According to Time magazine, a special prosecutor tasked with investigating CIA personnel for torturing and murdering detainees during the Bush Administration has convened a grand jury and started issuing subpoenas.

The prosecutor, John Durham—a Republican U.S. attorney from Connecticut—had previously declined to file obstruction of justice charges against the CIA's top clandestine officer for destroying videotapes of CIA interrogators torturing detainees despite the fact that he plainly did so in an attempt to obstruct justice. So most observers figured he would continue the decades-long tradition of exempting the CIA from the criminal justice system.
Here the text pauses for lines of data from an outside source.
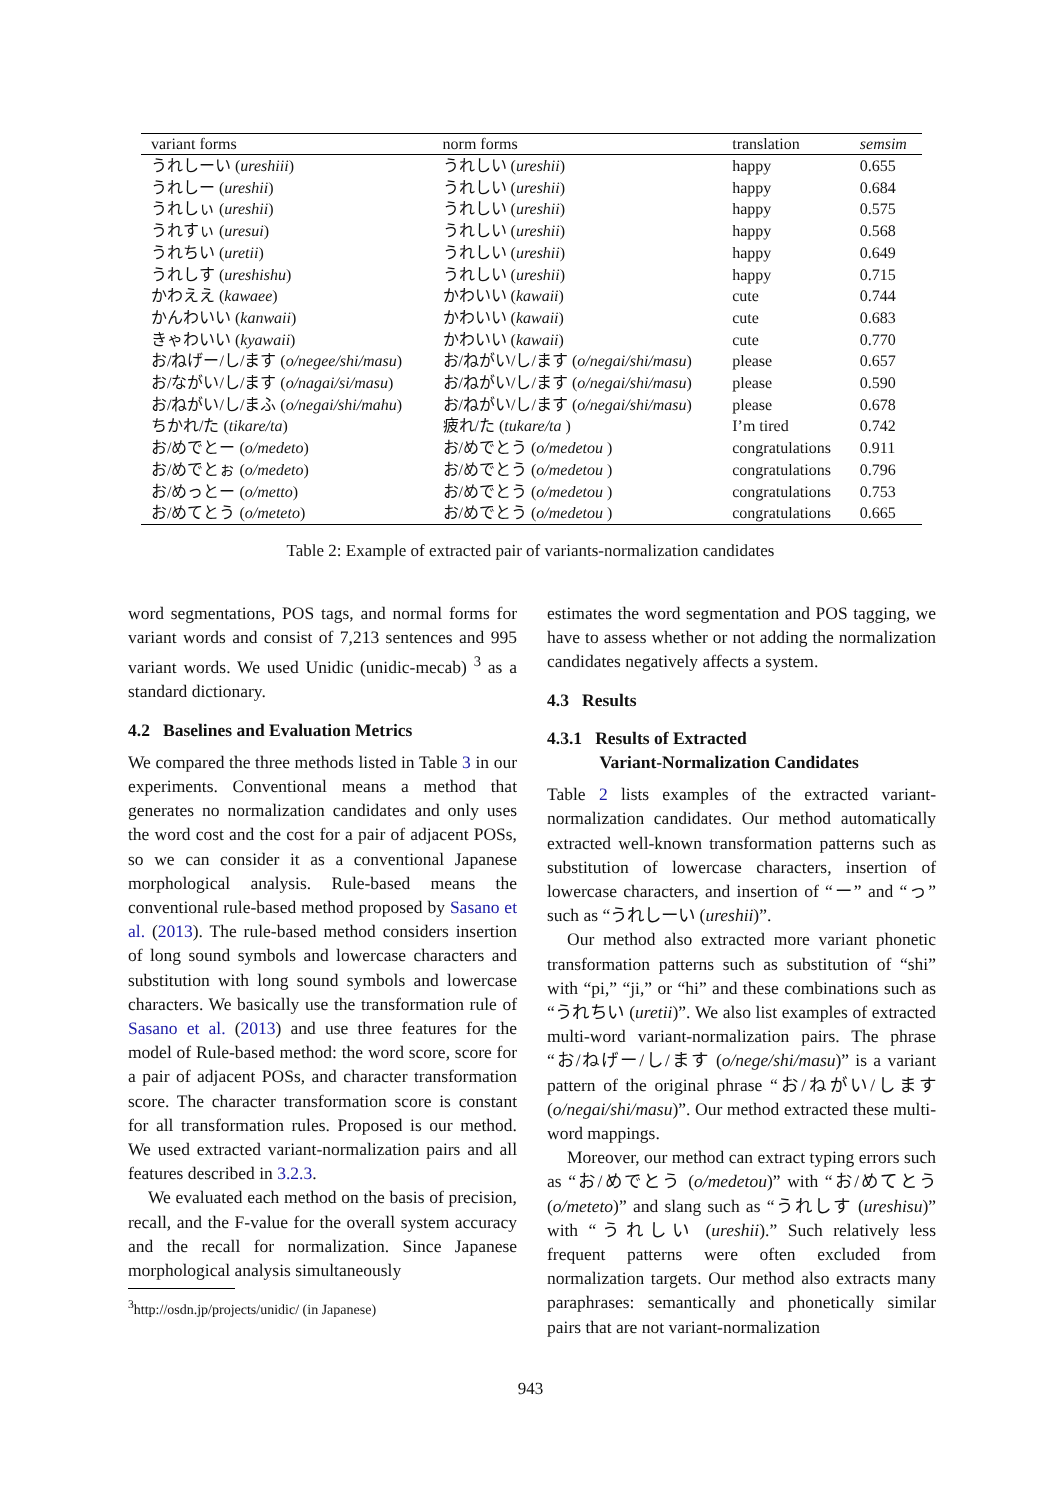| variant forms | norm forms | translation | semsim |
| --- | --- | --- | --- |
| うれしーい ( ureshiii ) | うれしい ( ureshii ) | happy | 0.655 |
| うれしー ( ureshii ) | うれしい ( ureshii ) | happy | 0.684 |
| うれしぃ ( ureshii ) | うれしい ( ureshii ) | happy | 0.575 |
| うれすぃ ( uresui ) | うれしい ( ureshii ) | happy | 0.568 |
| うれちい ( uretii ) | うれしい ( ureshii ) | happy | 0.649 |
| うれしす ( ureshishu ) | うれしい ( ureshii ) | happy | 0.715 |
| かわええ ( kawaee ) | かわいい ( kawaii ) | cute | 0.744 |
| かんわいい ( kanwaii ) | かわいい ( kawaii ) | cute | 0.683 |
| きゃわいい ( kyawaii ) | かわいい ( kawaii ) | cute | 0.770 |
| お/ねげー/し/ます ( o/negee/shi/masu ) | お/ねがい/し/ます ( o/negai/shi/masu ) | please | 0.657 |
| お/ながい/し/ます ( o/nagai/si/masu ) | お/ねがい/し/ます ( o/negai/shi/masu ) | please | 0.590 |
| お/ねがい/し/まふ ( o/negai/shi/mahu ) | お/ねがい/し/ます ( o/negai/shi/masu ) | please | 0.678 |
| ちかれ/た ( tikare/ta ) | 疲れ/た ( tukare/ta ) | I’m tired | 0.742 |
| お/めでとー ( o/medeto ) | お/めでとう ( o/medetou ) | congratulations | 0.911 |
| お/めでとぉ ( o/medeto ) | お/めでとう ( o/medetou ) | congratulations | 0.796 |
| お/めっとー ( o/metto ) | お/めでとう ( o/medetou ) | congratulations | 0.753 |
| お/めてとう ( o/meteto ) | お/めでとう ( o/medetou ) | congratulations | 0.665 |
Table 2: Example of extracted pair of variants-normalization candidates
word segmentations, POS tags, and normal forms for variant words and consist of 7,213 sentences and 995 variant words. We used Unidic (unidic-mecab) <sup>3</sup> as a standard dictionary.
4.2 Baselines and Evaluation Metrics
We compared the three methods listed in Table 3 in our experiments. Conventional means a method that generates no normalization candidates and only uses the word cost and the cost for a pair of adjacent POSs, so we can consider it as a conventional Japanese morphological analysis. Rule-based means the conventional rule-based method proposed by Sasano et al. (2013). The rule-based method considers insertion of long sound symbols and lowercase characters and substitution with long sound symbols and lowercase characters. We basically use the transformation rule of Sasano et al. (2013) and use three features for the model of Rule-based method: the word score, score for a pair of adjacent POSs, and character transformation score. The character transformation score is constant for all transformation rules. Proposed is our method. We used extracted variant-normalization pairs and all features described in 3.2.3.
We evaluated each method on the basis of precision, recall, and the F-value for the overall system accuracy and the recall for normalization. Since Japanese morphological analysis simultaneously
<sup>3</sup> http://osdn.jp/projects/unidic/ (in Japanese)
estimates the word segmentation and POS tagging, we have to assess whether or not adding the normalization candidates negatively affects a system.
4.3 Results
4.3.1 Results of Extracted
Variant-Normalization Candidates
Table 2 lists examples of the extracted variant-normalization candidates. Our method automatically extracted well-known transformation patterns such as substitution of lowercase characters, insertion of lowercase characters, and insertion of “ー” and “っ” such as “うれしーい (ureshii)”.
Our method also extracted more variant phonetic transformation patterns such as substitution of “shi” with “pi,” “ji,” or “hi” and these combinations such as “うれちい (uretii)”. We also list examples of extracted multi-word variant-normalization pairs. The phrase “お/ねげー/し/ます (o/nege/shi/masu)” is a variant pattern of the original phrase “お/ねがい/します (o/negai/shi/masu)”. Our method extracted these multi-word mappings.
Moreover, our method can extract typing errors such as “お/めでとう (o/medetou)” with “お/めてとう (o/meteto)” and slang such as “うれしす (ureshisu)” with “うれしい (ureshii).” Such relatively less frequent patterns were often excluded from normalization targets. Our method also extracts many paraphrases: semantically and phonetically similar pairs that are not variant-normalization
943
But according to Time's Adam Zagorin, Durham is aggressively investigating the November 2003 homicide of Manadel al-Jamadi, an Iraqi insurgent who died in U.S. custody at Abu Ghraib, and who gained posthumous notoriety after photos of U.S. soldiers posing next to his corpse were released. And he's been focusing, Zagorin says, on the CIA agent who last interrogated al-Jamadi:

[Durham] is asking a lot of questions - like who took photographs of the body, and when. Durham, according to these sources, has also asked about civilian contractors at the site, mentioning one by name, and has probed the source of the multiple shoe prints apparently found on material used to wrap al-Jamadi's body.

Perhaps most important, according to someone familiar with the investigation, Durham and FBI agents have said the probe's focus involves "a specific civilian person." Durham didn't name names, but those close to the case believe that person is Mark Swanner, a non-covert CIA interrogator and polygraph expert who questioned al-Jamadi immediately before his death.

A hamfisted cover-up was launched almost immediately after Al-Jamadi died (he was, according to Time, "hung on a wall before succumbing to asphyxiation and 'blunt force injuries'"). Army officers ordered that blood be mopped up from the floor, and a CIA officer removed a bloody hood from his head and destroyed it. U.S. personnel packed him in ice in an effort to delay decomposition so the death wouldn't be discovered, and transported his corpse out of Abu Ghraib with an IV in his arm to make it look like he was alive.

According to Time, the subpoenas Durham has been serving to gather evidence say "the grand jury is conducting an investigation of possible violations of federal criminal laws involving War Crimes (18 USC/2441), Torture (18 USC 243OA) and related federal offenses."

The prospect of a CIA officer actually being indicted for war crimes and torture is exceedingly strange and wonderful. Things aren't supposed to work that way.